/---
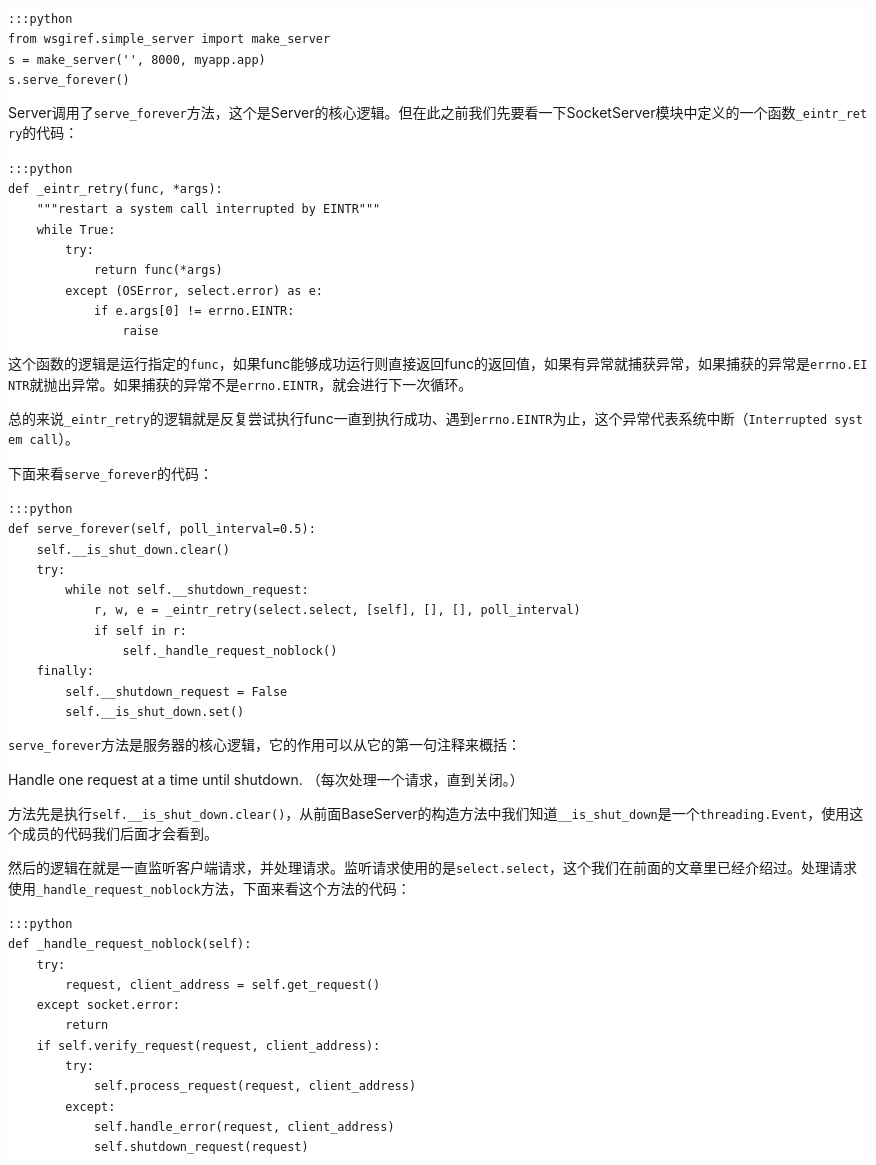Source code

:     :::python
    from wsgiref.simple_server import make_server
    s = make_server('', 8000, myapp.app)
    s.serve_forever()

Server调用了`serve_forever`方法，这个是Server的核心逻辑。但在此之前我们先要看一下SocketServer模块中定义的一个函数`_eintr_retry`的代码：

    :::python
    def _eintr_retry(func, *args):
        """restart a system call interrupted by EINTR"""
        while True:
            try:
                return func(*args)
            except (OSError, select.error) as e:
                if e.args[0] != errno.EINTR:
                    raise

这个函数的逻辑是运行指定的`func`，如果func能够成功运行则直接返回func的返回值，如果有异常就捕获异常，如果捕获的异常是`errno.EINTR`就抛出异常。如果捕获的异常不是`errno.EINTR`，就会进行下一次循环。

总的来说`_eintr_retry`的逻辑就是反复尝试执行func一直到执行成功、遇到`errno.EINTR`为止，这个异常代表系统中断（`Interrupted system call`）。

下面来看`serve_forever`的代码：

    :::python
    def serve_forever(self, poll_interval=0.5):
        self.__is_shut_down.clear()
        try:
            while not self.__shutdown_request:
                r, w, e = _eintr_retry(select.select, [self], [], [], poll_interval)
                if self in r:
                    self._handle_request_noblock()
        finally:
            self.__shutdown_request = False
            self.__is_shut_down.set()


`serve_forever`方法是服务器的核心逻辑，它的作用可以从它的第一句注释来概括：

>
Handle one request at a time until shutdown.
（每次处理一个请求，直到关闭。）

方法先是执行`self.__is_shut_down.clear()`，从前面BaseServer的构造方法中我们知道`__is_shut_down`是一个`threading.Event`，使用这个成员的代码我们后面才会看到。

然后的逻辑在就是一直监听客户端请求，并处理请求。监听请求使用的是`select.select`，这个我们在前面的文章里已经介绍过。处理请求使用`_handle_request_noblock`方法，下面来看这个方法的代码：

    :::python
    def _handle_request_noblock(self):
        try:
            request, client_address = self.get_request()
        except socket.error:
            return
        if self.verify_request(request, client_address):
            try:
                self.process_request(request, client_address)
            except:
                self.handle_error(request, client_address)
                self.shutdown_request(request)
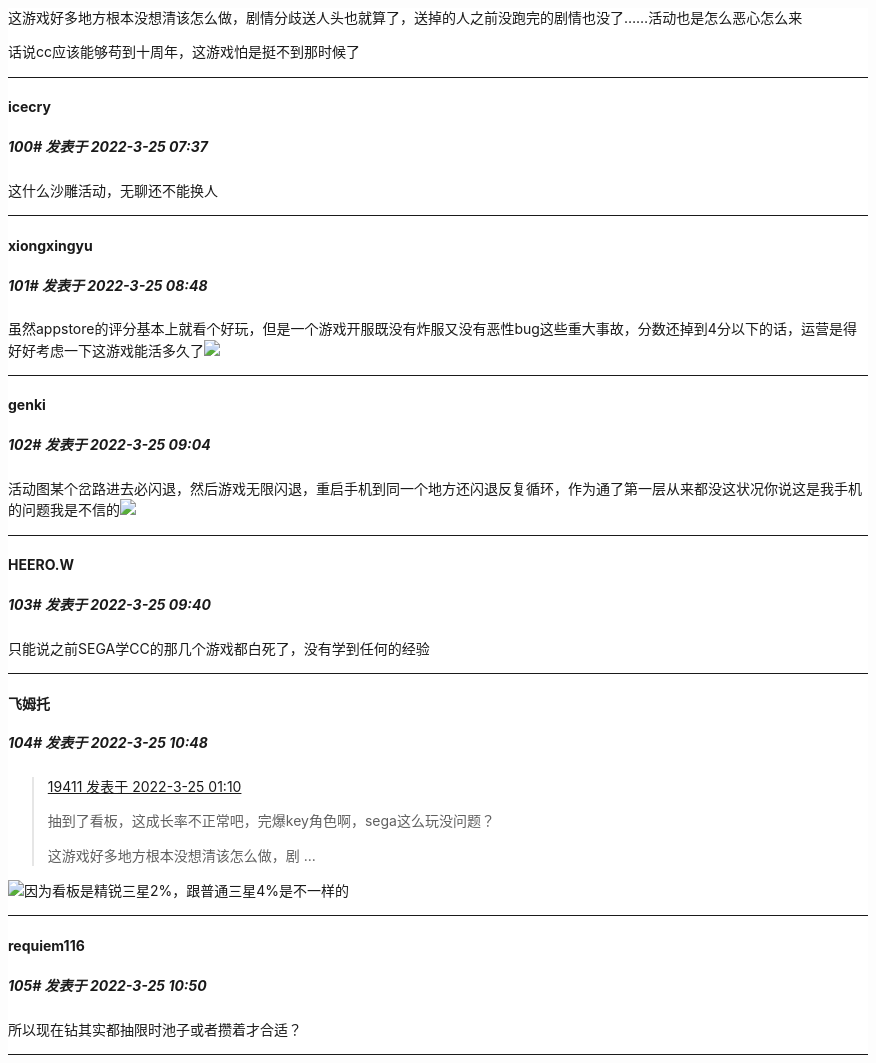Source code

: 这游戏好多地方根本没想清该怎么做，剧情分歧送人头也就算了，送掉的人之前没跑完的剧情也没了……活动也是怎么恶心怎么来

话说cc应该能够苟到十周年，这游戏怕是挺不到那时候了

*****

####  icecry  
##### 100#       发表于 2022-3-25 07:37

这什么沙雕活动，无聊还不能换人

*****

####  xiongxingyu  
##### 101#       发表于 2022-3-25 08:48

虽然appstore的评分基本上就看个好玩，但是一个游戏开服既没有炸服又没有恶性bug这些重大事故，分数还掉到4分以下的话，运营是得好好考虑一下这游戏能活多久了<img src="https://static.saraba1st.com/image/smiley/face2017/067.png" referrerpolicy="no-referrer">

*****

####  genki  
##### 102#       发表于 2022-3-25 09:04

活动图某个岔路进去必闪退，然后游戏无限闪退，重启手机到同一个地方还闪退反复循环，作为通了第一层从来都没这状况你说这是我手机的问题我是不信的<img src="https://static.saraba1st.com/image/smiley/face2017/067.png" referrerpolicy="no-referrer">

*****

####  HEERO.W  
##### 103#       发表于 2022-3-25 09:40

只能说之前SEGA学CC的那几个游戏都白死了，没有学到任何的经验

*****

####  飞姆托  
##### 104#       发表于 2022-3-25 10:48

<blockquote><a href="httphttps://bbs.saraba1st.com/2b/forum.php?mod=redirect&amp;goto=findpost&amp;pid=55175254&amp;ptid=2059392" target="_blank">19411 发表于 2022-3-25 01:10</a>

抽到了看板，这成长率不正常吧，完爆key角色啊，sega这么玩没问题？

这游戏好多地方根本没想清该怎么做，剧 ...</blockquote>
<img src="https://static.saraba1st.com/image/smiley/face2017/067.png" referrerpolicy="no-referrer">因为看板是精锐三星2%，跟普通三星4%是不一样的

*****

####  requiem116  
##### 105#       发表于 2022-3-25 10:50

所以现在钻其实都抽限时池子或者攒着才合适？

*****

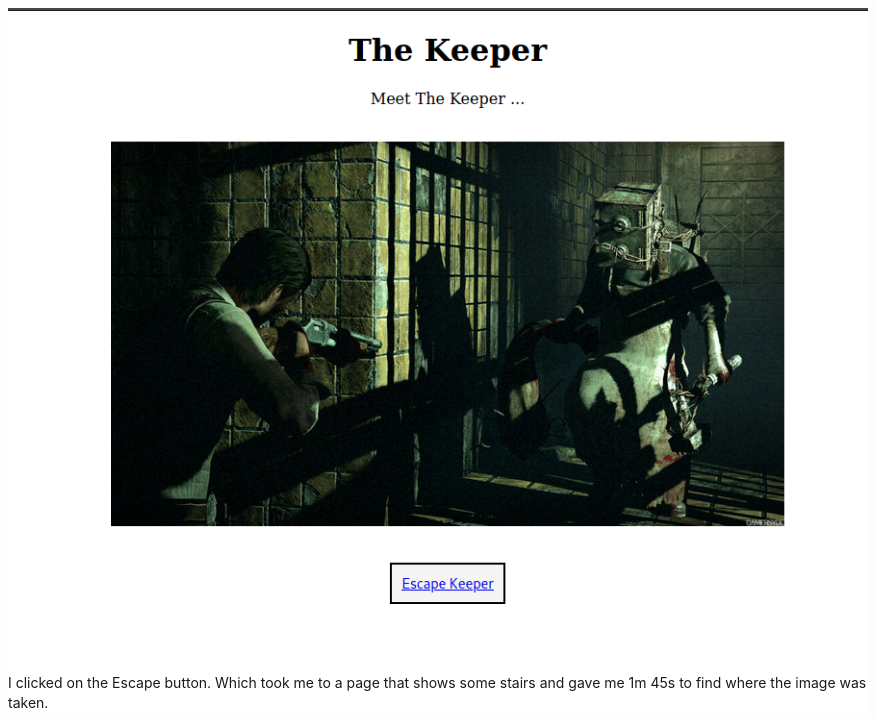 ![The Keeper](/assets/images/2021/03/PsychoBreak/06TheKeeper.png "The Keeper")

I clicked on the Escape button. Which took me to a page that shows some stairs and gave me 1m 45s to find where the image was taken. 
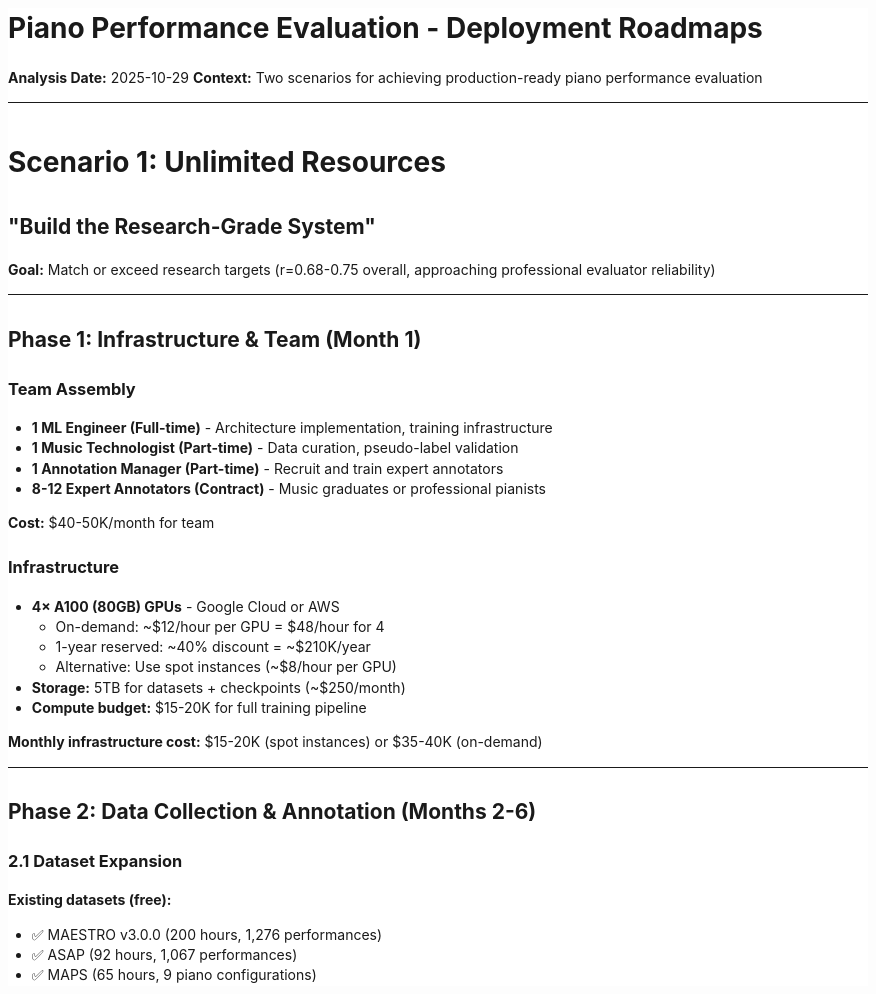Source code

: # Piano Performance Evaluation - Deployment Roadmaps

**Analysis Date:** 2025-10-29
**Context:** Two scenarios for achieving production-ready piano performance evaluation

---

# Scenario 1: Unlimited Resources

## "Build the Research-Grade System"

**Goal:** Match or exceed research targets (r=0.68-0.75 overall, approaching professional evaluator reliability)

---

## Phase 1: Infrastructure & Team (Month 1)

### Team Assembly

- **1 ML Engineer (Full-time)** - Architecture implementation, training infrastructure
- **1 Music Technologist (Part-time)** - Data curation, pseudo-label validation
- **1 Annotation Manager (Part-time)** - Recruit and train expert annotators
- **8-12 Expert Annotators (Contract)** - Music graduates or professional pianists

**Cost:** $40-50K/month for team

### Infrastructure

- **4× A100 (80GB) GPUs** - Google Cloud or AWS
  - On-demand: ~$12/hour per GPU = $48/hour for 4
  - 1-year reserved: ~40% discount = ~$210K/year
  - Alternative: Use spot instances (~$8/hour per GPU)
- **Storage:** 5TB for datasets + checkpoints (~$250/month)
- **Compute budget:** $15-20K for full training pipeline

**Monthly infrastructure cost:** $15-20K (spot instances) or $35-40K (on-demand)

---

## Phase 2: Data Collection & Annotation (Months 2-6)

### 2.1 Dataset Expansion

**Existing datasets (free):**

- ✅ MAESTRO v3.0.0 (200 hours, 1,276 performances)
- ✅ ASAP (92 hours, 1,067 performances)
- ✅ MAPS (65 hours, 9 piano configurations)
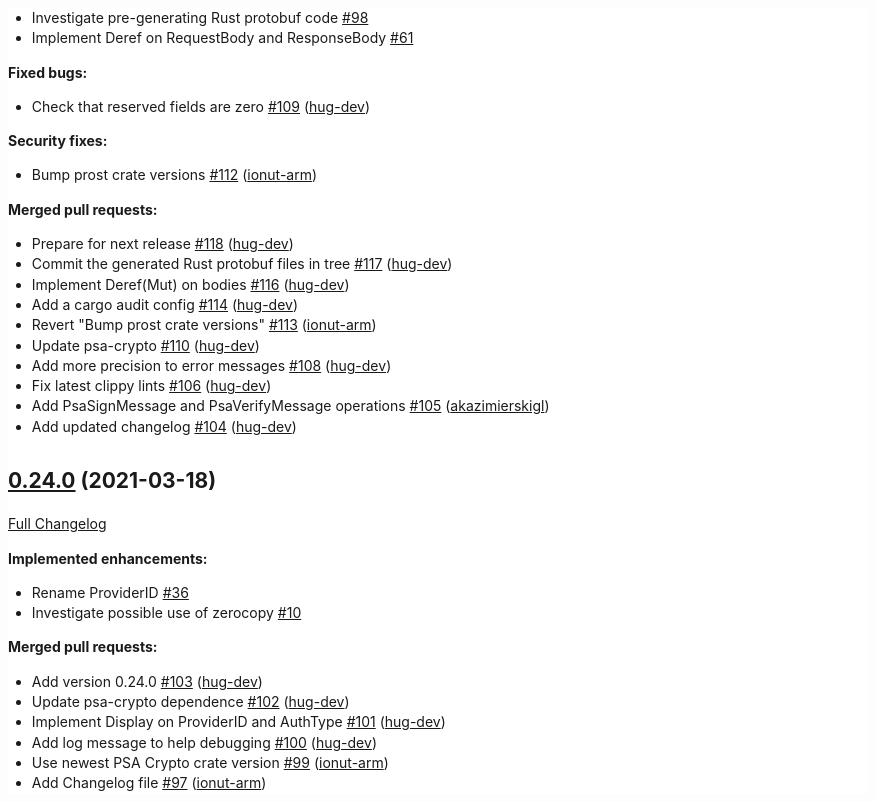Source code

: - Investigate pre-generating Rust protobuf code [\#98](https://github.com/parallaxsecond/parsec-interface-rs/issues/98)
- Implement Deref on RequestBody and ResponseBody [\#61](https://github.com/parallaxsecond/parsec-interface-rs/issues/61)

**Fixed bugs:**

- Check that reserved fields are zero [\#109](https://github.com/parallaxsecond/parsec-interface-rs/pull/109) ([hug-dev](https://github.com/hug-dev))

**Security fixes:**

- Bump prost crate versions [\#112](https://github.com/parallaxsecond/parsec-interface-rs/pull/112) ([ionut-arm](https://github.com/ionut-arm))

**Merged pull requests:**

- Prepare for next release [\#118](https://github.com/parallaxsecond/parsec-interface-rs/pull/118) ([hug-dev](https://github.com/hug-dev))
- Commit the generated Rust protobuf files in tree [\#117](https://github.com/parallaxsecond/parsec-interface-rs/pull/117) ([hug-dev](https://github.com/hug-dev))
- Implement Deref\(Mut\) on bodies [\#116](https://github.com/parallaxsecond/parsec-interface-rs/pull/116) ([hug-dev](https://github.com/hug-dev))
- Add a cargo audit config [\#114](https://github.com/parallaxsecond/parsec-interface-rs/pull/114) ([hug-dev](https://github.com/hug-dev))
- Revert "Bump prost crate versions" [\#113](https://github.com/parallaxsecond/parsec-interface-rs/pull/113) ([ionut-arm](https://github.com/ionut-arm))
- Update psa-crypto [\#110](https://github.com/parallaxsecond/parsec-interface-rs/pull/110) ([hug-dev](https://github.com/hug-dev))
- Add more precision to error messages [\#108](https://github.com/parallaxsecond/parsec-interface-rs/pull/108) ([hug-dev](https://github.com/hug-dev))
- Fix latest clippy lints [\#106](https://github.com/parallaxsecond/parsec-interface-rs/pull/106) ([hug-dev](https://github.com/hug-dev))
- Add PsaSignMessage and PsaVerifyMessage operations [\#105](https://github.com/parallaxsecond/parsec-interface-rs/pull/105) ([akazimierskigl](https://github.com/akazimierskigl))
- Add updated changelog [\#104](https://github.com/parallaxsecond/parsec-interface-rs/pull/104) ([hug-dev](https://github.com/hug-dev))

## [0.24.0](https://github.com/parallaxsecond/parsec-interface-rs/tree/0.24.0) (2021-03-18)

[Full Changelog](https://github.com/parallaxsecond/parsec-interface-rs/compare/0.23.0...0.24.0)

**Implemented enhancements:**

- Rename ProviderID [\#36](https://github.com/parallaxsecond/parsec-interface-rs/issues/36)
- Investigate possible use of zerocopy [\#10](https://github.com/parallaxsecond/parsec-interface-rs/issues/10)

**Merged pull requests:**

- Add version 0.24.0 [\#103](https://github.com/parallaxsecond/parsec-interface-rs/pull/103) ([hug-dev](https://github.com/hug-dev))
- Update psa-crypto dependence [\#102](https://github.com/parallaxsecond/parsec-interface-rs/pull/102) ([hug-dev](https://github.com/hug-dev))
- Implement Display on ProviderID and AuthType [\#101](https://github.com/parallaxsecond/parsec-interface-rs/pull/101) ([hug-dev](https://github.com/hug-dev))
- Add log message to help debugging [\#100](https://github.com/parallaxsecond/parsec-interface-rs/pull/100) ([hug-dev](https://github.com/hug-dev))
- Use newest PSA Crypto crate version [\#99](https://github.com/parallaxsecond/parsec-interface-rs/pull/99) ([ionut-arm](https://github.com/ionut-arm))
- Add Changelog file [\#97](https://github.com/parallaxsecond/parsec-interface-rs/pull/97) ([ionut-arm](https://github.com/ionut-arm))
\---
*Instructions to follow*: Give the exact lines, and only those, from the line containing "- Investigate pre-generating" through the line containing "- Implement Deref on" in the entries above.

*Written solution*:
: - Investigate pre-generating Rust protobuf code [\#98](https://github.com/parallaxsecond/parsec-interface-rs/issues/98)
- Implement Deref on RequestBody and ResponseBody [\#61](https://github.com/parallaxsecond/parsec-interface-rs/issues/61)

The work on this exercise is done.